**Listing**.
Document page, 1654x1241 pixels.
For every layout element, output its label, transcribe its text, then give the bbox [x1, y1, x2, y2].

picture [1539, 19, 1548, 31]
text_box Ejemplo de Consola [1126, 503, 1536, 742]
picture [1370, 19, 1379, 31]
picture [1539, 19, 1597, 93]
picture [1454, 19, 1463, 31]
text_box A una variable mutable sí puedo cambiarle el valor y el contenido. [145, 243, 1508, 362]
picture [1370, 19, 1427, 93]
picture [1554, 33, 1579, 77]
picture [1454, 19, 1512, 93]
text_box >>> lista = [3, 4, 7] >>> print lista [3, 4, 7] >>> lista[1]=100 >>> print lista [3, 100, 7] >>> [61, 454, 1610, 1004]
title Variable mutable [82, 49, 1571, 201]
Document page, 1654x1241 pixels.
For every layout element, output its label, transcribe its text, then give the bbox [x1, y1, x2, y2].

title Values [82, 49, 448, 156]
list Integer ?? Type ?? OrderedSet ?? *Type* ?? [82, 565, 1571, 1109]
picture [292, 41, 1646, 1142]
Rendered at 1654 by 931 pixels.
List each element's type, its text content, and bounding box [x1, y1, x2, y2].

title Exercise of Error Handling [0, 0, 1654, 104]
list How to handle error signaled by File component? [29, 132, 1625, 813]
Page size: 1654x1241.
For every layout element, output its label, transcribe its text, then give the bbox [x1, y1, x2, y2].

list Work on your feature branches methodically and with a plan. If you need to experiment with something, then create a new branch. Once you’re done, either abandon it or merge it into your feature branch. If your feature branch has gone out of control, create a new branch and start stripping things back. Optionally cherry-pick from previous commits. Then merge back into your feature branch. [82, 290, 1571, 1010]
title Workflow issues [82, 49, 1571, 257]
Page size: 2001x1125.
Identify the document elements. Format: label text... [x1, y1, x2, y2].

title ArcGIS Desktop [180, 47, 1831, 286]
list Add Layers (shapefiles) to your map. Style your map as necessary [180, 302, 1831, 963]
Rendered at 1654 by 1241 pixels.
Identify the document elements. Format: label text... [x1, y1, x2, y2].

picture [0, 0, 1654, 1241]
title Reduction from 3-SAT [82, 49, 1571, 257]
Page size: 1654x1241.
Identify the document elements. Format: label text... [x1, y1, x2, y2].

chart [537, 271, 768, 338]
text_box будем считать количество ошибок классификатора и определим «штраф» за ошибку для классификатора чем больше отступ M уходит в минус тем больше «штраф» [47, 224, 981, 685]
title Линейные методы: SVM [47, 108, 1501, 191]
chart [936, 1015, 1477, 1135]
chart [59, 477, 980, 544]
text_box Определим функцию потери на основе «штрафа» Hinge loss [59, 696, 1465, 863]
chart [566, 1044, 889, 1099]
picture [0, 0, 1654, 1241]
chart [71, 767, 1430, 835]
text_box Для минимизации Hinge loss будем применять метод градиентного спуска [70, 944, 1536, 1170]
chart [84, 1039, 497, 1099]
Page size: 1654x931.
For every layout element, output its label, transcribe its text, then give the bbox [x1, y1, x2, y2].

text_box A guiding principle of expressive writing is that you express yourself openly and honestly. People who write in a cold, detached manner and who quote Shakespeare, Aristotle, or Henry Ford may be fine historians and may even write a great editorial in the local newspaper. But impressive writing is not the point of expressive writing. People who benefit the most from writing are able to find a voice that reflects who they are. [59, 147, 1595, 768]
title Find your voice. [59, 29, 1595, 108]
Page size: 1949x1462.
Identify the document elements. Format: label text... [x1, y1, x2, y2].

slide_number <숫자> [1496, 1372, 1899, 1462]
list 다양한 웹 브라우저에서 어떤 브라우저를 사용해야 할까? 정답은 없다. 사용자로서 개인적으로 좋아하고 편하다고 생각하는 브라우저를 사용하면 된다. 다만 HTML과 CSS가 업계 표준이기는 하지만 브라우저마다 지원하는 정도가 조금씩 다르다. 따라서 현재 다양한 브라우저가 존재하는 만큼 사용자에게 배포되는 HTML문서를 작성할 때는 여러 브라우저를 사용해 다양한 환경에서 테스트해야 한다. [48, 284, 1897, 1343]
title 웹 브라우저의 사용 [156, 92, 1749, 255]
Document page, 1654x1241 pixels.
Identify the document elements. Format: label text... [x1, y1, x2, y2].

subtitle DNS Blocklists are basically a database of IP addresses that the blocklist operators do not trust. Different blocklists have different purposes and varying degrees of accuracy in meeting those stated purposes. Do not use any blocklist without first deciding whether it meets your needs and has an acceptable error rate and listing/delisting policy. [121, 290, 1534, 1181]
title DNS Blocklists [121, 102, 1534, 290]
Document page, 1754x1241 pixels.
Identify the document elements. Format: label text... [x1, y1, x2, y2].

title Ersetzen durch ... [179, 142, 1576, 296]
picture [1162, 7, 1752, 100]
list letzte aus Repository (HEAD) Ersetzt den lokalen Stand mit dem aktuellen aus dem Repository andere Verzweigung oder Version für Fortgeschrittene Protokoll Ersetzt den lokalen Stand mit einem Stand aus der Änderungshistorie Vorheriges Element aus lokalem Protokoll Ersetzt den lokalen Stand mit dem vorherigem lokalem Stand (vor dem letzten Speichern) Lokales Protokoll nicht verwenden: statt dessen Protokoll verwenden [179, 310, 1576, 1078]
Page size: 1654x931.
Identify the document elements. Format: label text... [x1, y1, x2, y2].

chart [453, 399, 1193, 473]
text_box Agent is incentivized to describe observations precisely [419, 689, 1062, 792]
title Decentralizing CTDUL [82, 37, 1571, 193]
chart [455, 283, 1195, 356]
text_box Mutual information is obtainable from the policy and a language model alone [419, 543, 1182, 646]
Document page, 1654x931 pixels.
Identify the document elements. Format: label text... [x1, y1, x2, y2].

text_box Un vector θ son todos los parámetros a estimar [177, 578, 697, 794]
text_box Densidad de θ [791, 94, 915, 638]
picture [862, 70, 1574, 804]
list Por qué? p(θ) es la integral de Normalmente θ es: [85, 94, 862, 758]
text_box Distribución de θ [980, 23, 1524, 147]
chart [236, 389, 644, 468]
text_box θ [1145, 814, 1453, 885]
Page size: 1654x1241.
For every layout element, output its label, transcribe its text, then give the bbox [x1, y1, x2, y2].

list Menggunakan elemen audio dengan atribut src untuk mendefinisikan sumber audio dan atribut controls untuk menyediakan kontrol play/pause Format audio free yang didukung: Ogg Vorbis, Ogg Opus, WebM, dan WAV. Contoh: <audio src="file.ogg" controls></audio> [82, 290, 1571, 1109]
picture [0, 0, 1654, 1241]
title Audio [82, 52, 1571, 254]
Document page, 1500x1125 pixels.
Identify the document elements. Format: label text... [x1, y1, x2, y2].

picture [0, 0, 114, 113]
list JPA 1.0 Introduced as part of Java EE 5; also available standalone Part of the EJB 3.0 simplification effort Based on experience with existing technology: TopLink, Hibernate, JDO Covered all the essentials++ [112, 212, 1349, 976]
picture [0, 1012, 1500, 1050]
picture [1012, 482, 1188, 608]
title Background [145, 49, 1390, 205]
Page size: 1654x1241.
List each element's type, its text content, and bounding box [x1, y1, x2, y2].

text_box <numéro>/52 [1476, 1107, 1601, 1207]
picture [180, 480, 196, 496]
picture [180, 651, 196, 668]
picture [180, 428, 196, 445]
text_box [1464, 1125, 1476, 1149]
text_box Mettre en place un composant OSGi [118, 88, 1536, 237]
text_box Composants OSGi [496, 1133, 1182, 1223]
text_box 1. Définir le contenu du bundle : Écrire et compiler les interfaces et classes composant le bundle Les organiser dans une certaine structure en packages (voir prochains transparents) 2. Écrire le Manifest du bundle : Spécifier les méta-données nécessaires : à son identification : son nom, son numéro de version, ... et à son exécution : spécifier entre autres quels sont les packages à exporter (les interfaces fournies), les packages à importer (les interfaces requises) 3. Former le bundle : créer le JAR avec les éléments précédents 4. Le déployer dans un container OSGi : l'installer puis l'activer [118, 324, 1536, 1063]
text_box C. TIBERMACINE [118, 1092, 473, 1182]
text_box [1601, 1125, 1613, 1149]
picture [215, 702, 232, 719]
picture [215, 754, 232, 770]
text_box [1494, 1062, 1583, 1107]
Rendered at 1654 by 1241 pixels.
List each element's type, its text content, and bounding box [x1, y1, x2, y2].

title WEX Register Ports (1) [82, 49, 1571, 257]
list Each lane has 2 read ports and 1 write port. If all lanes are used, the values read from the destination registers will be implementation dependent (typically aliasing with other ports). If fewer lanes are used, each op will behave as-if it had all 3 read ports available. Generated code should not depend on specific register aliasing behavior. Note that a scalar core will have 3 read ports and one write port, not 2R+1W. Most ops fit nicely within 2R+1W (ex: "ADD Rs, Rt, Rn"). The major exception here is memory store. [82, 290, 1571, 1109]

**What is being asked**. Put the lines from the one containing "Page size: 1949x1462." through the one containing "title DNS Blocklists [121, 102, 1534, 290]", inclusive, into a numbered list, leaving out blank lines.

**Written solution**.
1. Page size: 1949x1462.
2. Identify the document elements. Format: label text... [x1, y1, x2, y2].
3. slide_number <숫자> [1496, 1372, 1899, 1462]
4. list 다양한 웹 브라우저에서 어떤 브라우저를 사용해야 할까? 정답은 없다. 사용자로서 개인적으로 좋아하고 편하다고 생각하는 브라우저를 사용하면 된다. 다만 HTML과 CSS가 업계 표준이기는 하지만 브라우저마다 지원하는 정도가 조금씩 다르다. 따라서 현재 다양한 브라우저가 존재하는 만큼 사용자에게 배포되는 HTML문서를 작성할 때는 여러 브라우저를 사용해 다양한 환경에서 테스트해야 한다. [48, 284, 1897, 1343]
5. title 웹 브라우저의 사용 [156, 92, 1749, 255]
6. Document page, 1654x1241 pixels.
7. Identify the document elements. Format: label text... [x1, y1, x2, y2].
8. subtitle DNS Blocklists are basically a database of IP addresses that the blocklist operators do not trust. Different blocklists have different purposes and varying degrees of accuracy in meeting those stated purposes. Do not use any blocklist without first deciding whether it meets your needs and has an acceptable error rate and listing/delisting policy. [121, 290, 1534, 1181]
9. title DNS Blocklists [121, 102, 1534, 290]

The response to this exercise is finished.